19. The method of claim 14, wherein the step of introducing the hemicellulose-depleted carbonaceous biomass feedstock into the pyrolysis reactor comprises introducing the hemicellulose-depleted carbonaceous biomass feedstock into the pyrolysis reactor in the presence of a pyrolysis upgrading catalyst comprising a hydroprocessing catalyst supported on a support material, a zeolitic catalyst, a basic catalyst, a transition metal-based catalyst, and an ore catalyst, or combinations thereof, the hydroprocessing catalyst selected from the group consisting of Ni/Mo, Co/Mo, Ni/W, Co/W, and combinations thereof, and the support material comprising a metal oxide selected from the group consisting of alumina, silica-alumina, silica, zirconia, and titania, silica carbide, carbon, and combinations thereof, the zeolitic catalyst having a structure type selected from the group consisting of FAU, MFI, BEA, and combinations thereof and having a modifier element selected from the group consisting of nickel (Ni), palladium (Pd), platinum (Pt), rhodium (Rh), ruthenium (Ru), Iridium (Ir), gallium (Ga), zinc (Zn), and combinations thereof, the basic catalyst selected from the group consisting of magnesium oxide (MgO), calcium oxide (CaO), Cs—X wherein X is zeolite X faujasite, hydrotalcite, and combinations thereof, the transition metal-based catalyst supported on a support material, a transition metal of the transition metal-based catalyst selected from the group consisting of nickel (Ni), palladium (Pd), platinum (Pt), rhodium (Rh), ruthenium (Ru), Iridium (Ir), and combinations thereof, and the support material comprising a metal oxide selected from the group consisting of alumina, silica-alumina, silica, zirconia, and titania, silica carbide, carbon, and combinations thereof, and the ore catalyst selected from the group consisting of an aluminum ore, a borate ore, a silicate ore, and combinations thereof, and containing a metal oxide (MO) wherein M is selected from the group consisting of iron (Fe), nickel (Ni), cobalt (Co), and combinations thereof, and the ratio of the pyrolysis upgrading catalyst to the hemicellulose-depleted carbonaceous biomass feedstock is about 0.1 to about 10, by weight.

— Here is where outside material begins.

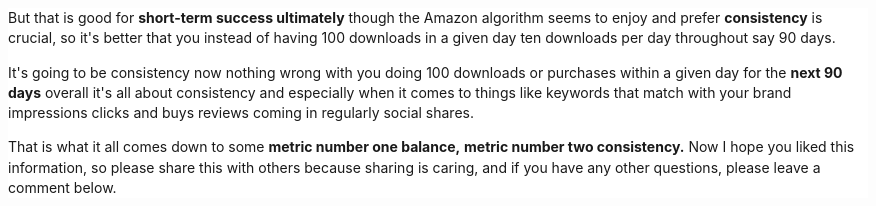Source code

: But that is good for **short-term success ultimately** though the Amazon algorithm seems to enjoy and prefer **consistency** is crucial, so it's better that you instead of having 100 downloads in a given day ten downloads per day throughout say 90 days.

It's going to be consistency now nothing wrong with you doing 100 downloads or purchases within a given day for the **next 90 days** overall it's all about consistency and especially when it comes to things like keywords that match with your brand impressions clicks and buys reviews coming in regularly social shares.

That is what it all comes down to some **metric number one balance,** **metric number two consistency.** Now I hope you liked this information, so please share this with others because sharing is caring, and if you have any other questions, please leave a comment below.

20. A method for reducing an oxygen level in condensable pyrolysis gases comprising oxygenated hydrocarbons and steam to produce low oxygen biomass-derived pyrolysis oil therefrom, comprising the steps of:

producing hydrogen gas from hemicellulose, and optionally, producing additional hydrogen from steam reforming light oxygenated hydrocarbons, in the presence of a low temperature reforming catalyst;

deoxygenating at least a portion of the oxygenated hydrocarbons in the condensable pyrolysis gases in the presence of a pyrolysis upgrading catalyst with the hydrogen gas and optionally, the additional hydrogen gas; and

condensing the condensable pyrolysis gases into low oxygen biomass-derived pyrolysis oil.